You are viewing a plain text version of this content. The canonical link for it is here.
Posted to dev@rya.apache.org by Brian McBride <br...@epimorphics.com> on 2016/03/23 12:09:37 UTC
Spark RDD
I'm looking for options for processing RDF data in a hadoop style cluster.
My understanding from my reading so far is that using Rya, I could have
a quad store with the data partitioned across my cluster. I could send
SPARQL queries Rya's SPARQL endpoint.
I would like to do bulk, hadoop style, processing of the RDF data in my
quad store.
I am wondering whether it is possible (i.e. there is a supported
interface, not delving under the hood) that would allow me to distribute
my application across my cluster and have my application processing
occur close to the machine on which the data is held?
Something that would return, for example, a SPARQK RDD of quads matching
some filter.
Brian
--
Epimorphics Ltd, http://www.epimorphics.com
Registered address: Court Lodge, 105 High Street, Portishead, Bristol BS20 6PT
Epimorphics Ltd. is a limited company registered in England (number 7016688)
Re: Spark RDD
Posted by "Aaron D. Mihalik" <aa...@gmail.com>.
You should take a look at the Pig script processing in Rya [1][2] and the
Fluo work that was just checked in [3].
The accumulo.pig transforms a SPARQL query in to a Pig script which later
becomes a series of map-reduce jobs.
The rya.pcj.fluo is very similar, but uses a mini-batch approach to
incrementally update results.
We'd greatly appreciate a Spark/RDD implementation, if you care to work on
one :)
--Aaron
[1]
https://github.com/apache/incubator-rya/blob/develop/extras/rya.manual/src/site/markdown/loadPrecomputedJoin.md
[2] https://github.com/apache/incubator-rya/tree/develop/pig/accumulo.pig
[3] https://github.com/apache/incubator-rya/tree/develop/extras/rya.pcj.fluo
On Wed, Mar 23, 2016 at 8:43 AM Brian McBride <br...@epimorphics.com> wrote:
> I'm looking for options for processing RDF data in a hadoop style cluster.
>
> My understanding from my reading so far is that using Rya, I could have
> a quad store with the data partitioned across my cluster. I could send
> SPARQL queries Rya's SPARQL endpoint.
>
> I would like to do bulk, hadoop style, processing of the RDF data in my
> quad store.
>
> I am wondering whether it is possible (i.e. there is a supported
> interface, not delving under the hood) that would allow me to distribute
> my application across my cluster and have my application processing
> occur close to the machine on which the data is held?
>
> Something that would return, for example, a SPARQK RDD of quads matching
> some filter.
>
> Brian
>
> --
> Epimorphics Ltd, http://www.epimorphics.com
> Registered address: Court Lodge, 105 High Street, Portishead, Bristol BS20
> 6PT
> Epimorphics Ltd. is a limited company registered in England (number
> 7016688)
>
>
Re: Spark RDD
Posted by Brian McBride <br...@epimorphics.com>.

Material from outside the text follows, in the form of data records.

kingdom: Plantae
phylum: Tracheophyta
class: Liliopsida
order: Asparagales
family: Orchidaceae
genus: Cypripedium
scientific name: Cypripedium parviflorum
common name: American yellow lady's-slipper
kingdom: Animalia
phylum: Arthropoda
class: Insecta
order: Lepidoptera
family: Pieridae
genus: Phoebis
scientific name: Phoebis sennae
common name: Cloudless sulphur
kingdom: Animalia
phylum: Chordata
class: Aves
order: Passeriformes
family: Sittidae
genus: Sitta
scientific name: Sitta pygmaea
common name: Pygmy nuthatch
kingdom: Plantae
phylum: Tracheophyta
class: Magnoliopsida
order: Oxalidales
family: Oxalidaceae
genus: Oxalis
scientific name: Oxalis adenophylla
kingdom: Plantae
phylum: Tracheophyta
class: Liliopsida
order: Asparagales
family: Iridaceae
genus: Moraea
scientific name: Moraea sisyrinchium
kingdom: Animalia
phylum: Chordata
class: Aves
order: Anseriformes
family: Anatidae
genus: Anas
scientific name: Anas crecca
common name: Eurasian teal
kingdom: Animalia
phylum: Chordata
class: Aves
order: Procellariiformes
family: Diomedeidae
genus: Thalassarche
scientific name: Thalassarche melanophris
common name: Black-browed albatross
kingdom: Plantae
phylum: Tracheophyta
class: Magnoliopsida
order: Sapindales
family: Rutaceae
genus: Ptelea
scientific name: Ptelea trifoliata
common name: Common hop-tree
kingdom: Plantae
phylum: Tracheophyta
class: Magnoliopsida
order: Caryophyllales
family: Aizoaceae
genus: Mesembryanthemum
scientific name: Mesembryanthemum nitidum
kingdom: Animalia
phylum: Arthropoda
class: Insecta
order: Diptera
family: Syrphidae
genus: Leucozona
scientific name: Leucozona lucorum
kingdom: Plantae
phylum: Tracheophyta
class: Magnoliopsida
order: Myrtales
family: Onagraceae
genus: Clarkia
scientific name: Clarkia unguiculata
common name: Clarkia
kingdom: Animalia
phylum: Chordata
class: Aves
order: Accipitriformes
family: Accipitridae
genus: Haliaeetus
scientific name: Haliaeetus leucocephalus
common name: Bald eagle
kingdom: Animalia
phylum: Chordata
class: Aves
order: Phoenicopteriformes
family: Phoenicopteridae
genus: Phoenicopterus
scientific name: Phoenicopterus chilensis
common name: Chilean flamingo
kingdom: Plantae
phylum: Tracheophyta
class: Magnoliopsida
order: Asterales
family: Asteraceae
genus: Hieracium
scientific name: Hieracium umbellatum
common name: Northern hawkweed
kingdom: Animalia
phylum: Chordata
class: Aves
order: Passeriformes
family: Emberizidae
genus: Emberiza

Aaron replied (I can see his reply in the mail archive but it has not
reached my intray yet)
[[
You should take a look at the Pig script processing in Rya [1][2] and the
Fluo work that was just checked in [3].
The accumulo.pig transforms a SPARQL query in to a Pig script which later
becomes a series of map-reduce jobs.
The rya.pcj.fluo is very similar, but uses a mini-batch approach to
incrementally update results.
We'd greatly appreciate a Spark/RDD implementation, if you care to work on
one :)
]]
Thanks for the pointers Aaron. I will look at those.
Re Spark/RDD implementation - its not impossible I might have a go at
that, but I wouldn't hold your breath. My current task is short term
and its not clear what happens next or at what pace.
Brian
On 23/03/16 11:09, Brian McBride wrote:
> I'm looking for options for processing RDF data in a hadoop style
> cluster.
>
> My understanding from my reading so far is that using Rya, I could
> have a quad store with the data partitioned across my cluster. I
> could send SPARQL queries Rya's SPARQL endpoint.
>
> I would like to do bulk, hadoop style, processing of the RDF data in
> my quad store.
>
> I am wondering whether it is possible (i.e. there is a supported
> interface, not delving under the hood) that would allow me to
> distribute my application across my cluster and have my application
> processing occur close to the machine on which the data is held?
>
> Something that would return, for example, a SPARQK RDD of quads
> matching some filter.
>
> Brian
>
--
Epimorphics Ltd, http://www.epimorphics.com
Registered address: Court Lodge, 105 High Street, Portishead, Bristol BS20 6PT
Epimorphics Ltd. is a limited company registered in England (number 7016688)